In an attempt to learn Haskell better, I'm trying to write a program that displays the average value of the sum of 2 die, rolled X number of times. This is fairly simple in C, Java, Python... but I'm stuck in Haskell. Here's a naive attempt:

import System.Random

main = do
    g <- getStdGen
    let trials = 10000000
    let rolls = take trials (randomRs (2, 12) g :: [Int])
    let average = div (sum rolls) trials
    print average

For low number of trials, the program works. But when I run this code with ten million trials, I get an error:

Stack space overflow: current size 8388608 bytes.
Use `+RTS -Ksize -RTS' to increase it.

There's got to be a better way to write this program. In the C, Java, and Python versions, this is a simple task. I've looked at this post (and understand about 75% of the material), but when I adapt that code to this situation, summing a sequence of R [Int] doesn't work (and I'm not sure how to 'unwrap' the [Int]). What am I doing wrong? What's the right way? How do I reach random number enlightenment in Haskell?

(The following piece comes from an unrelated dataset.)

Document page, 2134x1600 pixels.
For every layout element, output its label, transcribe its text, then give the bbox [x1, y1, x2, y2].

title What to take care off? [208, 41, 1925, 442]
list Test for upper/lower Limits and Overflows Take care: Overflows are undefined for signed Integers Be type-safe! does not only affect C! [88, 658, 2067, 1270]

Edit: in addition to the answer selected, as rtperson points out below, the modeling of 2 dice is incorrect; it should really be the sum of two independent rolls from 1 to 6.

回答1:

sum is no good to sum a long list, it runs in linear space. Try this strict version of sum:

sum' = foldl' (+) 0

foldl' is defined in Data.List.

EDIT More information can be found in this HaskellWiki article.



回答2:

Actually, the probabilities are modeled incorrectly here. As the code is written, there's the same possibility of getting 2 through 12. But that's not how dice work. Of the 12 possible outcomes, there's only one way to get 2 (via 1 and 1) and 12 (through 6 and 6). But there are 6 ways to get 7 (1-6, 2-5, 3-4, 4-3, 5-2, 6-1). Modeling the roll of two dice, rather than a single 2 to 12 chance, would give the correct expected value of 7.

However -- and here's where your hair will really start to curl -- you can't simply do something like the following:

let rolls1 = take trials (randomRs (1, 6) g :: [Int])
let rolls2 = take trials (randomRs (1, 6) g :: [Int])

Because rolls1 and rolls2 will yield the same results.

*Main> let rolls = zip rolls1 rolls2
*Main> take 10 rolls
[(3,3),(4,4),(5,5),(3,3),(5,5),(1,1),(3,3),(1,1),(3,3),(3,3)]

So your result will always be even, and hence remain the incorrect answer 6.

To get two distinctly random lists, you'll have to produce a new StdGen:

import System.Random
import Data.List

main = do
    g <- getStdGen
    b <- newStdGen   -- calls "split" on the global generator
    let trials = 10000000
    let rolls1 = take trials (randomRs (1, 6) g :: [Int])
    let rolls2 = take trials (randomRs (1, 6) b :: [Int])
    let rolls = zipWith (+) rolls1 rolls2
    let average = div (foldl' (+) 0 rolls) trials
    print average

(Note that I'm specifically avoiding using the State monad for this. You're welcome.)

This takes longer than the original version, but the laziness of zipWith combined with the strictness of foldl' ensure that you won't overflow the stack.

If you're just trying to fix the overflow, n.m.'s answer is correct. The strictness of foldl' will fix the performance issue. But in this case, getting the correct answer will also teach you something about random number generation in Haskell.